A Lethal Education: Institutionalized Negligence, Epidemiology, and Death in United States American Indian Boarding Schools, 1879-1934
Preston McBride
History
UC Los Angeles
Beginning in 1879 and continuing well into the twentieth century, the federal government transported at least 830,000 American Indian children hundreds or even thousands of miles away from their families and homelands and incarcerated them in boarding schools in the name of assimilation. Cultural loss was a significant impact of these schools and has been the subject of substantial scholarship, yet this research proceeds in a fundamentally different direction. Large numbers of students died as a result of attending the United States’ off-reservation boarding schools. Substandard living conditions, overcrowding, compulsory labor, physical abuse, malnourishment, and psychological trauma compromised students’ immune systems, leaving them vulnerable to pathogens while impeding their recovery from illnesses.
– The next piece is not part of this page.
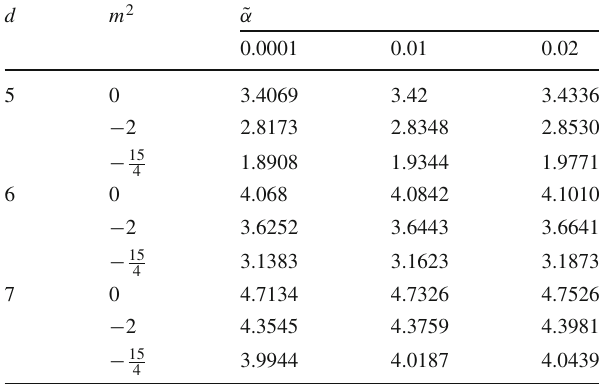
Table 4 Analyticalvalues of criticalparameters (cid:2) 0 for different values of ˜ α, d and m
The conditions imposed by officials caused substantial sickness. Outbreaks killed thousands of Indian students, leaving death, shattered families, and broken communities in their wake. Based upon newly opened archives, this epidemiological project will be the first to quantify the lethal impact of these institutions. It brings together American Indian History with the History of Medicine by focusing on disease etiology, the consequences of contagious environments, and students’ experiences relating to health at these institutions.